President Donald Trump told a CNBC interviewer on July 20 that he's "ready to go to" with tariffs on $500 billion worth of Chinese imports. American Apparel and Footwear Association President and CEO Rick Helfenbein responded to the threat with concern in a news release: "We all want to participate in a trading system that creates more jobs in America and respects our intellectual property, but tariffs will not do this. ... More tariffs will not resolve this conflict -- they will only create inflation, hurt the consumer, and damage the economy."
Mexico's chief NAFTA negotiator will meet with U.S. Trade Representative Robert Lighthizer on July 26, but Canada's foreign minister will not attend. Economy Minister Ildefonso Guajardo told reporters in Mexico about the trip to Washington. The administration has been telling lawmakers that its ambition is to close a deal with Mexico first, and then bring Canada to the table. White House Press Secretary Sarah Huckabee Sanders told reporters July 18: " We see a lot of progress on the conversations with Mexico and if we could make a bilateral deal with them, we're certainly very happy to do that." But Mexico continues to insist it wants a trilateral, not a bilateral, trade agreement.

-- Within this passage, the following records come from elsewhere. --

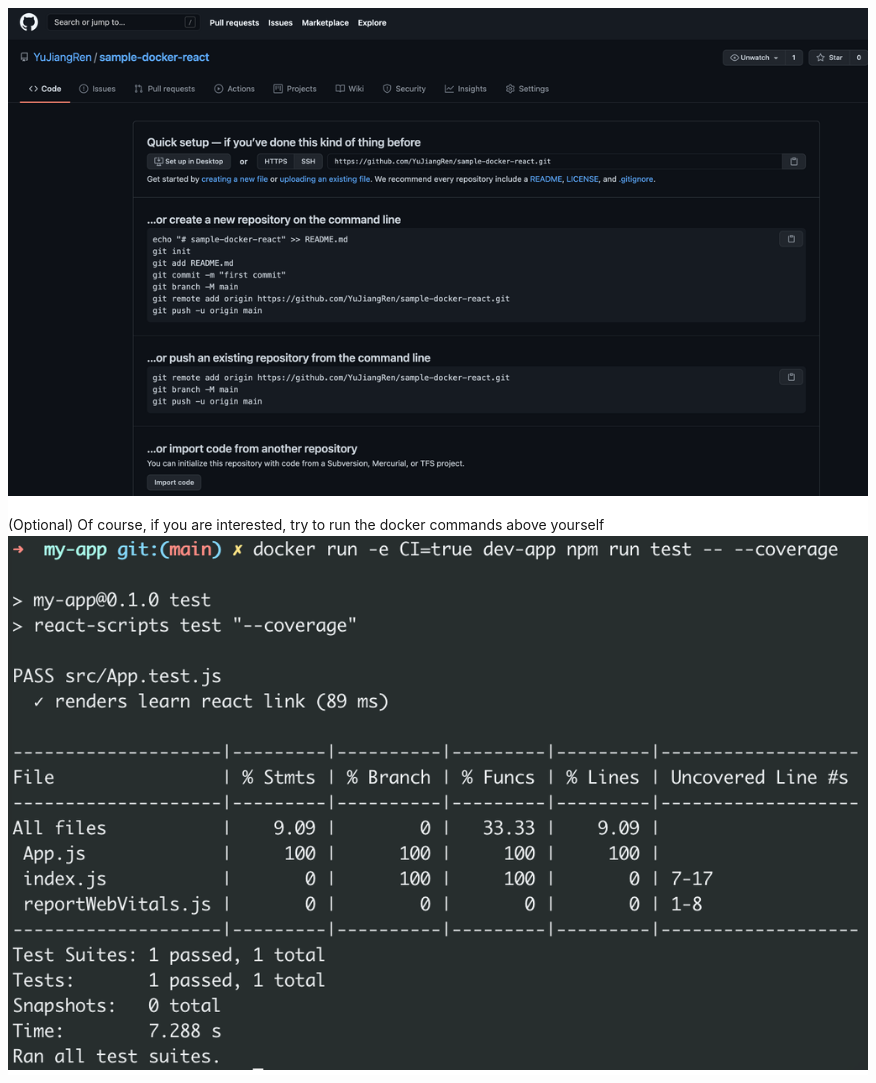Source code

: ![Alt text](../images/Steps.png?raw=true)

(Optional) Of course, if you are interested, try to run the docker commands above yourself
![Alt text](../images/docker_test.png?raw=true)
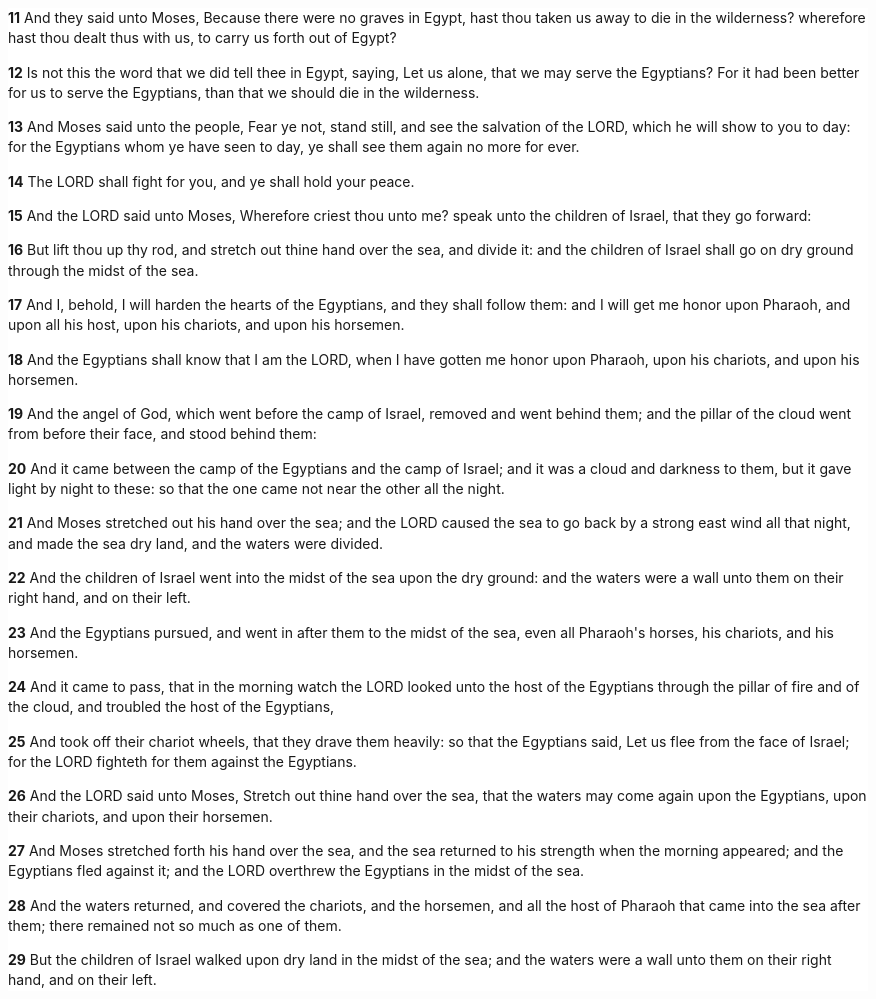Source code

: **11** And they said unto Moses, Because there were no graves in Egypt, hast thou taken us away to die in the wilderness? wherefore hast thou dealt thus with us, to carry us forth out of Egypt?

**12** Is not this the word that we did tell thee in Egypt, saying, Let us alone, that we may serve the Egyptians? For it had been better for us to serve the Egyptians, than that we should die in the wilderness.

**13** And Moses said unto the people, Fear ye not, stand still, and see the salvation of the LORD, which he will show to you to day: for the Egyptians whom ye have seen to day, ye shall see them again no more for ever.

**14** The LORD shall fight for you, and ye shall hold your peace.

**15** And the LORD said unto Moses, Wherefore criest thou unto me? speak unto the children of Israel, that they go forward:

**16** But lift thou up thy rod, and stretch out thine hand over the sea, and divide it: and the children of Israel shall go on dry ground through the midst of the sea.

**17** And I, behold, I will harden the hearts of the Egyptians, and they shall follow them: and I will get me honor upon Pharaoh, and upon all his host, upon his chariots, and upon his horsemen.

**18** And the Egyptians shall know that I am the LORD, when I have gotten me honor upon Pharaoh, upon his chariots, and upon his horsemen.

**19** And the angel of God, which went before the camp of Israel, removed and went behind them; and the pillar of the cloud went from before their face, and stood behind them:

**20** And it came between the camp of the Egyptians and the camp of Israel; and it was a cloud and darkness to them, but it gave light by night to these: so that the one came not near the other all the night.

**21** And Moses stretched out his hand over the sea; and the LORD caused the sea to go back by a strong east wind all that night, and made the sea dry land, and the waters were divided.

**22** And the children of Israel went into the midst of the sea upon the dry ground: and the waters were a wall unto them on their right hand, and on their left.

**23** And the Egyptians pursued, and went in after them to the midst of the sea, even all Pharaoh's horses, his chariots, and his horsemen.

**24** And it came to pass, that in the morning watch the LORD looked unto the host of the Egyptians through the pillar of fire and of the cloud, and troubled the host of the Egyptians,

**25** And took off their chariot wheels, that they drave them heavily: so that the Egyptians said, Let us flee from the face of Israel; for the LORD fighteth for them against the Egyptians.

**26** And the LORD said unto Moses, Stretch out thine hand over the sea, that the waters may come again upon the Egyptians, upon their chariots, and upon their horsemen.

**27** And Moses stretched forth his hand over the sea, and the sea returned to his strength when the morning appeared; and the Egyptians fled against it; and the LORD overthrew the Egyptians in the midst of the sea.

**28** And the waters returned, and covered the chariots, and the horsemen, and all the host of Pharaoh that came into the sea after them; there remained not so much as one of them.

**29** But the children of Israel walked upon dry land in the midst of the sea; and the waters were a wall unto them on their right hand, and on their left.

The House Ways and Means chairman and the chairman of the Subcommittee on Trade have told CBP that it's unacceptable that the agency hasn't publish final rules for the Trade Facilitation and Trade Enforcement Act (TFTEA), since that legislation required the regulations be promulgated by Feb. 24 this year. "We are adamant that [you] finalize and publish the TFTEA regulations without further delay," Chairman Kevin Brady and subcommittee Chairman Dave Reichert wrote July 19. "We are particularly concerned that non-compliance has greatly complicated drawback claims, particularly given CBP’s refusal to grant accelerated payment until the regulatory package is final."
Countries that export billions of dollars' worth of autos and auto parts into the U.S. will punch back if tariffs are imposed on their products, top officials from Europe and Canada warned. And Mexico, which has one of the largest trade deficits in the automotive sector, reminded the U.S. government panel hearing testimony that its law enforcement cooperation with the U.S. countering narcotraffickers is invaluable. "A strong and successful United States is in the interest of Mexico no less than a strong and successful Mexico is in the interest of the United States," said Mexican Ambassador Geronimo Gutierrez Fernandez.

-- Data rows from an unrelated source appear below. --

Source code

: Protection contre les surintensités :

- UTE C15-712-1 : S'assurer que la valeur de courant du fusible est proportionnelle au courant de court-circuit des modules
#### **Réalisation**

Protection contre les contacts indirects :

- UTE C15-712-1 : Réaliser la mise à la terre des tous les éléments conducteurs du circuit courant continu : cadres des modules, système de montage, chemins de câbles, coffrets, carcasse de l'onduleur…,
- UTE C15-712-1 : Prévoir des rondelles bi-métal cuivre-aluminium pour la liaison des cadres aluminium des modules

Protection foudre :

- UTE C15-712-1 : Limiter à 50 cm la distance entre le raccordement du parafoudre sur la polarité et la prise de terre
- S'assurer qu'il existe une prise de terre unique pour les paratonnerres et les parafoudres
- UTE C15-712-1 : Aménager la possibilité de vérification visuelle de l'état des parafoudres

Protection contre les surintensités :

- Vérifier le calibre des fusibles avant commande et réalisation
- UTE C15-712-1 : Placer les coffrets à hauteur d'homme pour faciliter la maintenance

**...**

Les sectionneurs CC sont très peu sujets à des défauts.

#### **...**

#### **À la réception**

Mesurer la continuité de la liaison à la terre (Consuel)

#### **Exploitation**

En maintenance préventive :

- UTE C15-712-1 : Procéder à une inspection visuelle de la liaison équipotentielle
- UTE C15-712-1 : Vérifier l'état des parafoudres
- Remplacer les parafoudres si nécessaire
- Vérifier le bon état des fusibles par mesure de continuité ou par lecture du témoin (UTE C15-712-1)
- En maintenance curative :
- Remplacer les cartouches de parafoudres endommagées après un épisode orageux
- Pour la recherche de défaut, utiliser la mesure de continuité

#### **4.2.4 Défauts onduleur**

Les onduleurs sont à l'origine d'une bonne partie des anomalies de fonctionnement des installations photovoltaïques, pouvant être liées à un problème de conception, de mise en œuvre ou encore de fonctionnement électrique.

In more than 2,300 comments on the possibility of tariffs on imported autos and auto parts, only three support the idea, according to Jennifer Thomas, vice president of federal government affairs at the Alliance of Automobile Manufacturers. Thomas, who represents all companies with American plants, was one of 45 witnesses testifying at the Commerce Department July 19, as the department investigates whether an increase in auto parts imports impairs the economic security of the auto industry or the ability of the military to benefit from advanced technologies such as autonomous driving (see 1805240002).